### Task requirements
Copy out the data below word for word, line by line, changing nothing.

### Provided data

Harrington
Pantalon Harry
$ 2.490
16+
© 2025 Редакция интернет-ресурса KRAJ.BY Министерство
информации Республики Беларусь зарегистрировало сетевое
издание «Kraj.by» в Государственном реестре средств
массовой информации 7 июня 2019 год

### Response to the exercise
Harrington
Pantalon Harry
$ 2.490
16+
© 2025 Редакция интернет-ресурса KRAJ.BY Министерство
информации Республики Беларусь зарегистрировало сетевое
издание «Kraj.by» в Государственном реестре средств
массовой информации 7 июня 2019 год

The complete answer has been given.